Dataset entries:
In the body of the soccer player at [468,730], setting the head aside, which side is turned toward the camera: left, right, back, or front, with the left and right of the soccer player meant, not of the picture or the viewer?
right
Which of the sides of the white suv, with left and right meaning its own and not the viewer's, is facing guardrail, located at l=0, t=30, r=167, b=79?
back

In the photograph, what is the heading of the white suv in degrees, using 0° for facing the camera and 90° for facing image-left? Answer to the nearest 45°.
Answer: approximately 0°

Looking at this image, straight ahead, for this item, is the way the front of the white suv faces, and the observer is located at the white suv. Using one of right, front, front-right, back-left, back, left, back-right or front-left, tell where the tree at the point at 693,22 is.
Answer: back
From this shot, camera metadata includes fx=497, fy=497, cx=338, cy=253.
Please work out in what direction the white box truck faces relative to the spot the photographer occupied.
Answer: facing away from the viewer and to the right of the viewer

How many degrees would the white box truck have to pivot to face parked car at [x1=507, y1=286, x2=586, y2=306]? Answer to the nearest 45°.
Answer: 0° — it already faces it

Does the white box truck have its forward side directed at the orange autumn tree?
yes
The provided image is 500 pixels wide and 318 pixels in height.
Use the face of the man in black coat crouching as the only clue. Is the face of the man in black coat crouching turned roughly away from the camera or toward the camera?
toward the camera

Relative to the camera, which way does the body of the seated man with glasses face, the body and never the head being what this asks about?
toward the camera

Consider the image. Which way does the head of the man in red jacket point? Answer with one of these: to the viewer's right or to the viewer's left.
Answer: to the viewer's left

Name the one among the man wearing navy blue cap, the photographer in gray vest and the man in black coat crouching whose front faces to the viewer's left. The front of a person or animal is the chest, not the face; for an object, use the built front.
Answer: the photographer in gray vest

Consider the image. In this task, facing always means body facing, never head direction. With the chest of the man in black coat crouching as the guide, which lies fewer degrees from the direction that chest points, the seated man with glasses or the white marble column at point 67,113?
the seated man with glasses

Aim of the exercise: Copy out every row above word for word, with the line breaks unchanged.

Task solution:
In the body of the soccer player at [468,730], setting the head aside, which side is turned toward the camera: left, right, back, or front, with the left and right of the soccer player meant, not of the picture or the viewer?
right
Which of the sides of the white suv, with left and right meaning its own and not the viewer's, is facing guardrail, located at l=0, t=30, r=167, b=79?
back

In the photograph, what is the heading of the white suv in degrees, using 0° for facing the camera and 90° for facing image-left? Answer to the nearest 45°.
Answer: approximately 0°

Looking at this image, straight ahead, for this item, is the way the front of the white suv faces, and the observer is located at the white suv. Using one of right, front, front-right, back-left, back, left, back-right or front-left, tell where the tree at the point at 693,22 is.
Answer: back
From this shot, camera metadata includes fx=497, fy=497, cx=338, cy=253.
Please work out in what direction the white box truck faces relative to the spot the photographer occupied.
Answer: facing away from the viewer and to the right of the viewer

How many degrees would the white box truck have to pivot to face parked car at [x1=507, y1=286, x2=586, y2=306]? Answer to the nearest 45°.
Answer: 0° — it already faces it

Does the white box truck have its forward side directed at the orange autumn tree?
yes
The provided image is 500 pixels wide and 318 pixels in height.
Use the face of the man in black coat crouching as the only clue. Is the face of the man in black coat crouching turned roughly away from the camera or toward the camera?
toward the camera

Relative to the camera, which way does the body of the seated man with glasses face, the body and never the head being what this asks about?
toward the camera

Consider the image. Which way does the head of the man in red jacket point? Answer with one of these: to the viewer's right or to the viewer's left.
Answer: to the viewer's left

Name the one among the man wearing navy blue cap, the photographer in gray vest and the man in black coat crouching whose front faces to the viewer's left. The front of a person or animal is the chest, not the face; for an object, use the built front.
Answer: the photographer in gray vest

Consider the image. In this task, facing always means body facing, never head direction. With the chest of the man in black coat crouching as the guide, which lies fewer degrees from the direction that chest points, the seated man with glasses or the white marble column at point 67,113?
the seated man with glasses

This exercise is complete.